The Human Rights Watch on Thursday said women in North Korea were regular targets of sexual assault and beatings in their homes as well as in public.

The report’s findings are based on interviews that the organisation conducted with more than 100 North Koreans who have fled their country. Fifty seven of them left the country after 2011, when Kim Jong-un assumed power.

The North Korean delegation to the United Nations in Geneva told Reuters that the report’s allegations were “trite and fictitious” and “strongly rejected” its findings.

The organisation admitted that the sample size of the study was limited but claimed its findings corroborate the results of other investigations into the human rights situation in North Korea. In 2014, a United Nations report alleged that the North Korean government had perpetrated “systematic, widespread and gross human rights violations”.
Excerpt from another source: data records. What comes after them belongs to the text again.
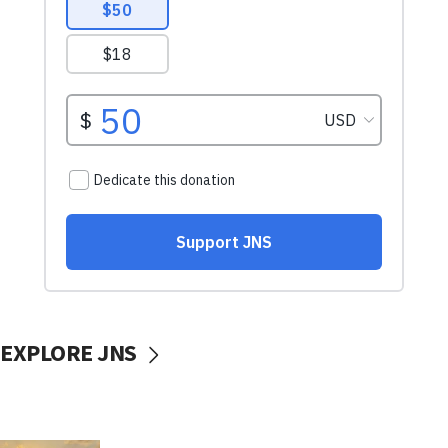
EXPLORE JNS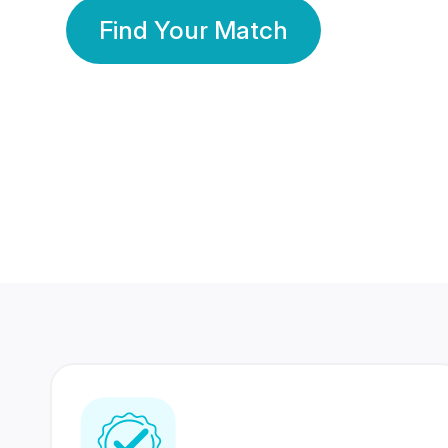
Find Your Match
350 Lakhs+
80 Lakhs
Registered Members
Success Stories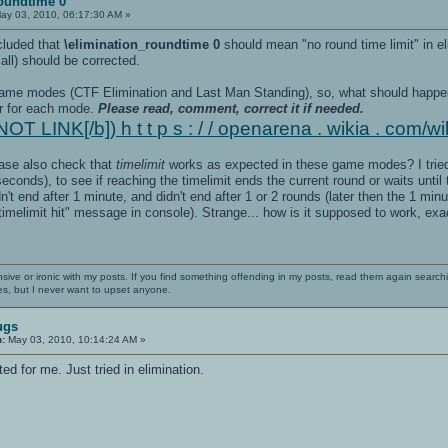
roundtime 0
ay 03, 2010, 06:17:30 AM »
cluded that
\elimination_roundtime 0
should mean "no round time limit" in e
all) should be corrected.
 game modes (CTF Elimination and Last Man Standing), so, what should happe
ur for each mode.
Please read, comment, correct it if needed.
OT LINK[/b]) h t t p s : / / openarena . wikia . com/wi
ease also check that
timelimit
works as expected in these game modes? I tried 
conds), to see if reaching the timelimit ends the current round or waits until 
n't end after 1 minute, and didn't end after 1 or 2 rounds (later then the 1 min
timelimit hit" message in console). Strange... how is it supposed to work, exa
nsive or ironic with my posts. If you find something offending in my posts, read them again searchi
es, but I never want to upset anyone.
ugs
n:
May 03, 2010, 10:14:24 AM »
d for me. Just tried in elimination.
Human Rights Watch investigators said their interviewees had claimed that such incidents had become “so common that it has come to be accepted as part of ordinary life”. The interviewees alleged that government officials, prison guards, interrogators, police, prosecutors, and soldiers sexually assault women, including political prisoners and black market traders.

The report quotes one of the interviewees as saying that women are treated like sex toys. “We are at the mercy of men,” Oh Jung-hee, a former trader, was quoted as saying. “Sometimes, out of nowhere, you cry at night and do not know why.”

The rights organisation called on Pyongyang to promptly investigate these alleged cases and prosecute the accused. It recommended North Korea to acknowledge the “pervasive problem of violence against women and girls in North Korea”, set up health and social services for survivors of sexual and gender-based violence, and gather and share credible data on sexual crime cases.